Proving that the Grassman manifold is indeed a manifold.
I'm trying to follow a proof that every point $X_o$ of a grassman manifold $G_n(\mathbb{R}^{n+k})$ has a neighborhood that is homemorphic to $\mathbb{R}^{nk}$ where $G_n(\mathbb{R}^{n+k})$ is the set of all n-planes through $n+k$ dimensional euclidean space.
I'm trying to follow the proof by Milnor in his classic text "Characteristic classes", page 58, it goes something like this: (italic font will be questions that I have regarding the proof):
Let $U$ be the open subset of $G_n(\mathbb{R}^{n+k})$ consisting of all n-planes $Y$ such that the orthogonal projection $p: X_0 \oplus X_0^t \rightarrow X_0$ maps $Y$ onto $X_0$. (i.e. all $Y$ such that $Y \cap X_0^t = 0$)
($X_0^t$ is the orthogonal complement of $X_0$)
Why is U an open subset of $G_n(\mathbb{R}^{n+k})?^1$
Then each $Y \in U$ can be represented by the graph of a linear transformation:
$T(Y): X_0 \rightarrow X_0^t$.
Can somebody help me understand why this is possible? I know what the graph of a function is. Maybe an explicit example would help.

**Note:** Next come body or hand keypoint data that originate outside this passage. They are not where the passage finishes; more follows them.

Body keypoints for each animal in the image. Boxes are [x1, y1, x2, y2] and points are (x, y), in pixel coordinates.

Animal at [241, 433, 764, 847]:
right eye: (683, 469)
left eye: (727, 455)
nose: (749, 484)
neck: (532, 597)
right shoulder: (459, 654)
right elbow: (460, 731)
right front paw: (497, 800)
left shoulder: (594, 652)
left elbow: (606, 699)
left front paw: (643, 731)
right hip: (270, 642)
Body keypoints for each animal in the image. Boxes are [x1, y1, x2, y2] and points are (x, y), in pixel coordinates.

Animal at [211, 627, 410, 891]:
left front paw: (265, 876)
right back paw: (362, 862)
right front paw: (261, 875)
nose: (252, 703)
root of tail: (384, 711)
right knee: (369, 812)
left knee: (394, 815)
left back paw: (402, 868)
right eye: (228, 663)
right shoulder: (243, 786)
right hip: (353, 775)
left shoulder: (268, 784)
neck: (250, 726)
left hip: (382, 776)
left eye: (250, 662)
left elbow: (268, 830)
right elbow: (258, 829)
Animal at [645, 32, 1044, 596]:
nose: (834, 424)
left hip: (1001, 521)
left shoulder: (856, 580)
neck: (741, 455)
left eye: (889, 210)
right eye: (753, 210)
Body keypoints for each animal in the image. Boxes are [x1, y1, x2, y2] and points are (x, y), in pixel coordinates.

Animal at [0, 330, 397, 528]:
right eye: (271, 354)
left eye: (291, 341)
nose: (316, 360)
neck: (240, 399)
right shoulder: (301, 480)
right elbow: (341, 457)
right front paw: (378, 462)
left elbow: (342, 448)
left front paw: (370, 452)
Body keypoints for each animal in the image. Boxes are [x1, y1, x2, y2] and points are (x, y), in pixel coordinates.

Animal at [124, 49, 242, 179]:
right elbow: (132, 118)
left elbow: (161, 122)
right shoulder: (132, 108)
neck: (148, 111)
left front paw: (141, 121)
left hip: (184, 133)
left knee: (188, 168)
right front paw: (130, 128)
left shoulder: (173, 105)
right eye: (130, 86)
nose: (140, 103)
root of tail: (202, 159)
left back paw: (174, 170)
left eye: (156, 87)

Thus we have a one to one correspondence:
$T: U \rightarrow Hom(X_0,X_0^t)$.
Okay, so coming up is where I get really confused, it looks like there might be a typo, I'm typing it exactly as is written:
Let $x_1,....,x_n$ be a fixed orthonormal basis for $X_0$. Note that each n-plane $Y \in U$ has a unique basis $y_1,....,y_n$ such that:
$p(y_1)=x_1,.....,p(y_n)=x_n$ (this line is typed exactly as it appears in text, it is confusing me.)
It is easily verified that the n-frame (y_1,....,y_n) depends continuously on $Y$.
Now note the identity $y_i = x_i + T(Y)x_i$.
Since $y_i$ depends continuously on $Y$, it follows that the image $T(Y)x_i \in X_0^t$ depends continuously on $Y$. Why is this exactly?
On the other hand this identity shows that the n-frame $(y_1,...,y_n)$ depends contiously on $T(Y)$, and hence that $Y$ depends continuosuly on $T(Y)$. Thus the function $T^{-1}$ is also continuous. Thus $U$ is locally homeomorphic to $\mathbb{R}^{nk}$
So I start to get a bit confused on what is going on at the end there, with all the "this depends continuously on that" stuff, which seems to be arguements in showing that both $T$ and $T^{-1}$ are continuous. Any comments on this proof, whether they be helping me understand technical aspects or a bigger picture, is much appreciated. Thank you!